Sabtu, 22 Februari 2014

Oleh : al Ustadz Saifudin Zuhri, Lc
الْحَمْدُ للهِ الْمَلِكِ اْلقَهَّارِ اْلقَوِيِّ اْلعَزِيْزِ الْجَبَّارِ، وَأَشْهَدُ أَنْ لاَ إِلهَ إِلاَّ اللهُ وَحْدَهُ لاَ شَرِيْكَ لَه ذُوْ الْعَظَمَةِ وَاْلمَجْدِ وَالاِقْتِدَارِ، وَأَشْهَدُ أَنَّ مُحَمَّدًا عَبْدُهُ وَرَسُوْلُهُ اْلمُخْتَارُ صَلَّى اللهُ عَلَيْهِ وَعَلى آلِهِ وَأَصْحَابِهِ وَالتَّابِعِيْنَ لَهُمْ بِإِحْسَانٍ مَا تَعَاقَبَ اللَّيْلُ وَالنَّهَارُ وَسَلَّمَ تَسْلِيْمًا. أما بعد: أيها الناس اِتَّقُوْا اللهَ وَتَقَرَّبُوْا إِلَى اللهِ بِمَا أَمَرَكُمْ بِهِ مِنْ طَاعَةِ وُلاَةِ الأُمُوْرِ فِي غَيْرِ مَعْصِيَةِ اللهِ ، وَمِنَ الدُّعَاءِ لَهُمْ ، وَالتَّعَاوُنُ مَعَهُمْ عَلَى البِرِّ وَالتَّقْوَى ، وَالصَّبْرِ عَلَيْهِمْ
Ma’asyiral muslimin rahimakumullah, Segala puji bagi Allah Subhanahu wata’ala, sesembahan yang Mahaperkasa yang menguasai alam semesta.
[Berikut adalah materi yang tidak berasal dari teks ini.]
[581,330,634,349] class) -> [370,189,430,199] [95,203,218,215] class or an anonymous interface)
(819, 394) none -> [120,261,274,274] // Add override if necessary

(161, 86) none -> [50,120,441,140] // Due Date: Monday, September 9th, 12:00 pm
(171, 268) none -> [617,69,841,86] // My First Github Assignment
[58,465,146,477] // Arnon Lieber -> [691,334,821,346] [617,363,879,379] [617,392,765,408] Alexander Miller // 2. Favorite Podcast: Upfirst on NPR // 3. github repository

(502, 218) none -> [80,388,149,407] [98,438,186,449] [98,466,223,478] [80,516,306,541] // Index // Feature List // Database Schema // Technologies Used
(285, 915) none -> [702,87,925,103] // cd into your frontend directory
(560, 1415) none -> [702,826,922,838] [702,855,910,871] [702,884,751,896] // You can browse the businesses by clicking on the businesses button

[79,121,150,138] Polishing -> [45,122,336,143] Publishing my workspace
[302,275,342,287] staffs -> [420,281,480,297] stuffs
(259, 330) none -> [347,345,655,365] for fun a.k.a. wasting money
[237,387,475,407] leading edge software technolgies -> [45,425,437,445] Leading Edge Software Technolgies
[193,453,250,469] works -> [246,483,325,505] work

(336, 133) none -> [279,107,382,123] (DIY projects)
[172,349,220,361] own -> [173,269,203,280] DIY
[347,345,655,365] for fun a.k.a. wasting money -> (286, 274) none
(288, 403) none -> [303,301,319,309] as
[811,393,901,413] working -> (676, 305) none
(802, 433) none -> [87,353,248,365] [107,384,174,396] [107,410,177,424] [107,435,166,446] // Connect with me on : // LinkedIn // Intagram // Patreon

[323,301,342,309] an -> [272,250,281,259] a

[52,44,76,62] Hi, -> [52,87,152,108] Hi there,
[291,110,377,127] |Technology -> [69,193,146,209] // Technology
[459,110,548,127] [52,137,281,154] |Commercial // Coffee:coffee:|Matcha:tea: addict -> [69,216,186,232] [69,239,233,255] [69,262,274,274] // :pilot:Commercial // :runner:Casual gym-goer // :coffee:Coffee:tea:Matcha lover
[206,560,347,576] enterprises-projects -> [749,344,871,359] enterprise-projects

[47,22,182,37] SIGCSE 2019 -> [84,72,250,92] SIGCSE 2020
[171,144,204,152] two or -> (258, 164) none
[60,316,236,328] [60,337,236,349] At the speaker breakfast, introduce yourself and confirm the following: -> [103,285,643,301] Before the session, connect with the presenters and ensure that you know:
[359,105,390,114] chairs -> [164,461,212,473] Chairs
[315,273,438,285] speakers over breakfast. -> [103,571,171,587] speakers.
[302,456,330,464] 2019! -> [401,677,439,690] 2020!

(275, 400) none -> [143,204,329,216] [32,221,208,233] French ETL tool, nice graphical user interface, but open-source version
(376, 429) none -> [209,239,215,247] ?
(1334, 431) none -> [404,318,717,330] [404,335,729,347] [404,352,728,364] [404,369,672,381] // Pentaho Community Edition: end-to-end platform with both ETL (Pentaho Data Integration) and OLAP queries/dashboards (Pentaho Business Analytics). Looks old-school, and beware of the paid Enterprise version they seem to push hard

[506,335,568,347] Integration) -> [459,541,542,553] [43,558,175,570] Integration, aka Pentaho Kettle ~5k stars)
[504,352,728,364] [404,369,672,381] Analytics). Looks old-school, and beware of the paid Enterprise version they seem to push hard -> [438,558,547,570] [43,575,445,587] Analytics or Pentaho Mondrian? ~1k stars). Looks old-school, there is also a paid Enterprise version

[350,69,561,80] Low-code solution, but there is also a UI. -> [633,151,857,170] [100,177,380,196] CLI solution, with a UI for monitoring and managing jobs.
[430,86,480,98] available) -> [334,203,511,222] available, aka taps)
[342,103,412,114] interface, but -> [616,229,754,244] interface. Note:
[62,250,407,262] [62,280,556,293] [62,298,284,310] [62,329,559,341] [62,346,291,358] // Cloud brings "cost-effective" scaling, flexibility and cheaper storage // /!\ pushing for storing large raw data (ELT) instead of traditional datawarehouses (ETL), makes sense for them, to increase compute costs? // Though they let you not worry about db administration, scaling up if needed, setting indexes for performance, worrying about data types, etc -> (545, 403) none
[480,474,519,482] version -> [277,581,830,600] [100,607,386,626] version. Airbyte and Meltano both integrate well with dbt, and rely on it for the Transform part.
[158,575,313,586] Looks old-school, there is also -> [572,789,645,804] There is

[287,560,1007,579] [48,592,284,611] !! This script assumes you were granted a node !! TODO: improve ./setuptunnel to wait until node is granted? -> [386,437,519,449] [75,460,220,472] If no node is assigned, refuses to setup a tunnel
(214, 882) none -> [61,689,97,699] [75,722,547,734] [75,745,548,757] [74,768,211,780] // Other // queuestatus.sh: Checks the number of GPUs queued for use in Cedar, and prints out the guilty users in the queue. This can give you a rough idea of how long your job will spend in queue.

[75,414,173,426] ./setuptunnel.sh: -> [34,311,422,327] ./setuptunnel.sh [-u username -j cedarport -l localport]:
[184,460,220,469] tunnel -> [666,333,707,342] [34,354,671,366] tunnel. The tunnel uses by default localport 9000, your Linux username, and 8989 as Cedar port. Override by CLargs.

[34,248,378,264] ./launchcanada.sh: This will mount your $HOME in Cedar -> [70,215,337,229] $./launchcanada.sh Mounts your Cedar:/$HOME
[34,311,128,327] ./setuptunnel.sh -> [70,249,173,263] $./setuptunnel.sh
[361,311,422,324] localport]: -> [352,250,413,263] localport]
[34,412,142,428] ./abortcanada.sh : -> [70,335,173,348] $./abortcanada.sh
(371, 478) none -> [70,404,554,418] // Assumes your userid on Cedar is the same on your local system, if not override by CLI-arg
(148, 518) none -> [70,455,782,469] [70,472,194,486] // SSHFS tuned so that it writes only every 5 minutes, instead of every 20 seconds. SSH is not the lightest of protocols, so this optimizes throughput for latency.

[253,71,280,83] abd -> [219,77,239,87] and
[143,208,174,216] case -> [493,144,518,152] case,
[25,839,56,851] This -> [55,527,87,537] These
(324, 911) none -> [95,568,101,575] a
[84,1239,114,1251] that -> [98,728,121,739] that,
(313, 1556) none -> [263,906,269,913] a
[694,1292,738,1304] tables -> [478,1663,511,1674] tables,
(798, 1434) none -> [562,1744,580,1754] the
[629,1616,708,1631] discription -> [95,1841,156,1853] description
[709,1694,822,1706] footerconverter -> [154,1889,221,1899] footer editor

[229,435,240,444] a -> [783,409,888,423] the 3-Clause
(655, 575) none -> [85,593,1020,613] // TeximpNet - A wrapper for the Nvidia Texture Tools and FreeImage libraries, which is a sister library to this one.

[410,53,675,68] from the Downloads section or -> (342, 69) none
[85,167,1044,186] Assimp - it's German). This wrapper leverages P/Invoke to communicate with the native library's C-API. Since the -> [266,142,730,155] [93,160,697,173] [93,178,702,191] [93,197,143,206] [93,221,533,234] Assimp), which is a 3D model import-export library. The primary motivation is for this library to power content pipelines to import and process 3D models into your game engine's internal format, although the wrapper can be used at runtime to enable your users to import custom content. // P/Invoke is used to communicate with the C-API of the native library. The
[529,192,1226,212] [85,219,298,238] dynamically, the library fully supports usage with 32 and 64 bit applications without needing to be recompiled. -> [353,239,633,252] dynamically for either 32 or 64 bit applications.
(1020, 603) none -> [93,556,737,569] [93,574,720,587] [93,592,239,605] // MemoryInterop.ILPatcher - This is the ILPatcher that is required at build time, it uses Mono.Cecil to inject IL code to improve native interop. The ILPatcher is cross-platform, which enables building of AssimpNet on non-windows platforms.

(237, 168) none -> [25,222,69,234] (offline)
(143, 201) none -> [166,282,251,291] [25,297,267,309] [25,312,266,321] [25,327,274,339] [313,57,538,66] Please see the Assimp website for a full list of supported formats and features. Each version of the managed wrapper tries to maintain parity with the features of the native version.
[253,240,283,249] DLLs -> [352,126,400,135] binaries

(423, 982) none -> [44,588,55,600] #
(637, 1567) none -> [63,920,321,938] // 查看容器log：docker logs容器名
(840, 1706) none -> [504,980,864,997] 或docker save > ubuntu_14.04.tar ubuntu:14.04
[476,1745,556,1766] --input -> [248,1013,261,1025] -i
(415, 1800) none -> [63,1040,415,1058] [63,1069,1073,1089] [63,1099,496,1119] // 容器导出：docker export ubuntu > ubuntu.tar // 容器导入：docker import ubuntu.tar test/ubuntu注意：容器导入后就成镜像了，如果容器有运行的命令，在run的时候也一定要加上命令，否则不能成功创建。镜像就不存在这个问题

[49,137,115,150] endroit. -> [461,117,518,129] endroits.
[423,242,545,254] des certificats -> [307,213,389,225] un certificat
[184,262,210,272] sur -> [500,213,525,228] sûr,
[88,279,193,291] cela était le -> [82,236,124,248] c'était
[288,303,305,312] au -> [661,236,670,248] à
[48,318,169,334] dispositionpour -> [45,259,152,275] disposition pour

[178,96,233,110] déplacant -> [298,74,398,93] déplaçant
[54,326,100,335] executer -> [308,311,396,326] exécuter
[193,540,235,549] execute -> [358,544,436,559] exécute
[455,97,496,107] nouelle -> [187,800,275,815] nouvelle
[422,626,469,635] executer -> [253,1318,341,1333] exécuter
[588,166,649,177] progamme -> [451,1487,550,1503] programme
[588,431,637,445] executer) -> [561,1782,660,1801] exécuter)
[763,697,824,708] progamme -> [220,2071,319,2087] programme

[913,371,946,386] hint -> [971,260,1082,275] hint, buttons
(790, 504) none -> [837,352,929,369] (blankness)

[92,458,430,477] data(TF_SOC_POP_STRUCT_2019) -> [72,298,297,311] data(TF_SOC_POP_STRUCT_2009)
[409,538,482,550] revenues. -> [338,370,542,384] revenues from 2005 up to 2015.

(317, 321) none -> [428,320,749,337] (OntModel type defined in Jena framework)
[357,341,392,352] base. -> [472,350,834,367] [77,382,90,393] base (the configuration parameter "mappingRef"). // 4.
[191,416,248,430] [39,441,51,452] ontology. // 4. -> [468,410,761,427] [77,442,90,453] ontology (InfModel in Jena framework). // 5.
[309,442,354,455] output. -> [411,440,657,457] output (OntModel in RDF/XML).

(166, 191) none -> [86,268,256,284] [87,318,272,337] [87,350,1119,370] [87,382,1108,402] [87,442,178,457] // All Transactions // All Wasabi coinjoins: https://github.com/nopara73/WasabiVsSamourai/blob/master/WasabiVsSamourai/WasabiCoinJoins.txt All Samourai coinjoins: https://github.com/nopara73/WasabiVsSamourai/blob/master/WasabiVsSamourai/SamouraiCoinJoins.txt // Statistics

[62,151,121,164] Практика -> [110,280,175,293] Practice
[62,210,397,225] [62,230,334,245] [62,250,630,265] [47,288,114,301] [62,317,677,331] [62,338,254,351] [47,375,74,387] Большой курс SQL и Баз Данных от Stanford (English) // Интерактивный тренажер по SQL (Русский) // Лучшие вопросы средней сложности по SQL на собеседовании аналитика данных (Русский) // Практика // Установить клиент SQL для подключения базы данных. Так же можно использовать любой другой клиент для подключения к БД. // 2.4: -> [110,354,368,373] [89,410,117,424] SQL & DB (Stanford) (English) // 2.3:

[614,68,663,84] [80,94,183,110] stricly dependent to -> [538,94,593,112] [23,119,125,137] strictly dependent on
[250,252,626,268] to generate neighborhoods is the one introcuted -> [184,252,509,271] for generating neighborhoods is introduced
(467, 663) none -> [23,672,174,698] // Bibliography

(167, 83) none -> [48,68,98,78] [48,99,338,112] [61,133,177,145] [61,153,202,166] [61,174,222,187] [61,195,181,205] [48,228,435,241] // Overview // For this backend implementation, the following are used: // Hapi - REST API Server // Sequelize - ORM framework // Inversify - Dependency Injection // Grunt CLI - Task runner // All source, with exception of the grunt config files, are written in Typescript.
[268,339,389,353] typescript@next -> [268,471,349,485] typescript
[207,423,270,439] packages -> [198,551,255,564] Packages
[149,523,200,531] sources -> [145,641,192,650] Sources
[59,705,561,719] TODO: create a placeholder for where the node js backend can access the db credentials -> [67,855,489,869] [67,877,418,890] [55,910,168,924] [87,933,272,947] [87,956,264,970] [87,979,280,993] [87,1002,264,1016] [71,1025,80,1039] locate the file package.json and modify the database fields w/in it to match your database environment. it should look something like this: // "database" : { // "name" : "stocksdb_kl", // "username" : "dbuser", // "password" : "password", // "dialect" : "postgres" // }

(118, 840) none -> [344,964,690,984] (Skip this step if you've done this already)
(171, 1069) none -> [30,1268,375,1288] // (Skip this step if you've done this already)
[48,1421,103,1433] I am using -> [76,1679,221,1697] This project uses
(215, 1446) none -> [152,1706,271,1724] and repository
Saya bersaksi bahwasanya tidak ada yang berhak untuk diibadahi dengan benar kecuali Allah Subhanahu wata’ala semata dan saya bersaksi bahwa Nabi Muhammad Shallallahu ‘alaihi wasallam adalah hamba dan utusan-Nya. Shalawat dan salam semoga tercurahkan kepada sayyidul-anbiya’i wal mursalin, nabi kita Muhammad dan keluarganya, para sahabatnya, serta seluruh kaum muslimin yang senantiasa mengikuti petunjuknya.
Hadirin rahimakumullah,
Marilah kita senantiasa bertakwa kepada Allah Subhanahu wata’ala dan senantiasa mengingat bahwa Allah Subhanahu wata’ala telah mensyariatkan kepada hamba-hamba-Nya agama yang mulia dan sempurna. Telah datang di hadapan kita syariat Allah Subhanahu wata’ala yang berisi aturan yang sempurna dan mengajak kepada kemuliaan. Oleh karena itu, barang siapa yang menginginkan aturan yang sempurna namun tidak mau mengikuti syariat Allah Subhanahu wata’ala, tidaklah yang dia dapat selain aturan yang penuh kekurangan. Barang siapa menginginkan kemuliaan namun berpaling dari syariat Allah Subhanahu wata’ala, tidaklah yang dia dapat selain kehinaan.
Hadirin rahimakumullah,
Di antara syariat yang Allah Subhanahu wata’ala turunkan melalui Rasul-Nya Shallallahu ‘alaihi wasallam yang mulia tersebut adalah petunjuk yang mengatur kewajiban rakyat terhadap penguasanya dan kewajiban penguasa terhadap rakyatnya.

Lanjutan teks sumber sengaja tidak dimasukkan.